Kolejny argument za tym, że stare filmy były lepsze (nie koniecznie czarno białe).
Oto jest głowa zdrajcy - filmowa adaptacja sztuki Roberta Bolta z 1966 roku. Opowieść o konflikcie między królem Henrykiem VIII i Thomasem Morem w Anglii XVI wieku.
To niemal moralitet, niezłomny w swych zasadach prawnik Tomasz Morus jest pokazany i zagrany jako rzeczywisty człowiek (choć niemal jak święty).
ciekawostką jest Orson Welles w roli Woolseya .

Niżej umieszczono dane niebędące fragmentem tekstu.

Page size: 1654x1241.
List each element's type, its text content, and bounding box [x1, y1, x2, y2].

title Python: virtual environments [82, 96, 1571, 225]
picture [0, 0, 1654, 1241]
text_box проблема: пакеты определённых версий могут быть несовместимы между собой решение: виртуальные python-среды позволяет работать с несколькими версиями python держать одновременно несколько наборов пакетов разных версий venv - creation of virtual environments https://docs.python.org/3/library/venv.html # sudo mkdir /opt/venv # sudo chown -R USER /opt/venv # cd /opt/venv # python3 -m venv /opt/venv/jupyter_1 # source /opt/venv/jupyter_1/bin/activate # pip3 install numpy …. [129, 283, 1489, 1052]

Film zdecydowanie polecam, szczególnie jeśli nie macie czasu lub chęci oglądać całych Tudorów (HBO tm).
cytat z filweb :
"OTO JEST GŁOWA ZDRAJCY to wyróżniona sześcioma Oscarami 1966 - w tym za najlepszy film - opowieść o życiu sir Tomasza Morusa, angielskiego męża stanu, który ośmielił się sprzeciwić małżeństwu króla Henryka VIII z Anną Boleyn, za co zapłacił głową. W roli głównej wystąpił nagrodzony Oscarem Paul Scofield, a partnerują mu znakomici aktorzy: Wendy Hiller ("Morderstwo w Orient-Ekspresie"), Leo McKern ("Omen"), Robert Shaw ("Szczęki"), Orson Welles ("Obywatel Kane"), Susannah York ("Czyż nie dobija się koni?") i Vanessa Redgrave ("Mission: Impossible"). Wspaniałe kreacje aktorskie, rewelacyjna reżyseria dwukrotnego laureata Oscara Freda Zinnemanna i znakomity scenariusz Roberta Bolta sprawiły, że OTO JEST GŁOWA ZDRAJCY uznano za arcydzieło sztuki filmowej. "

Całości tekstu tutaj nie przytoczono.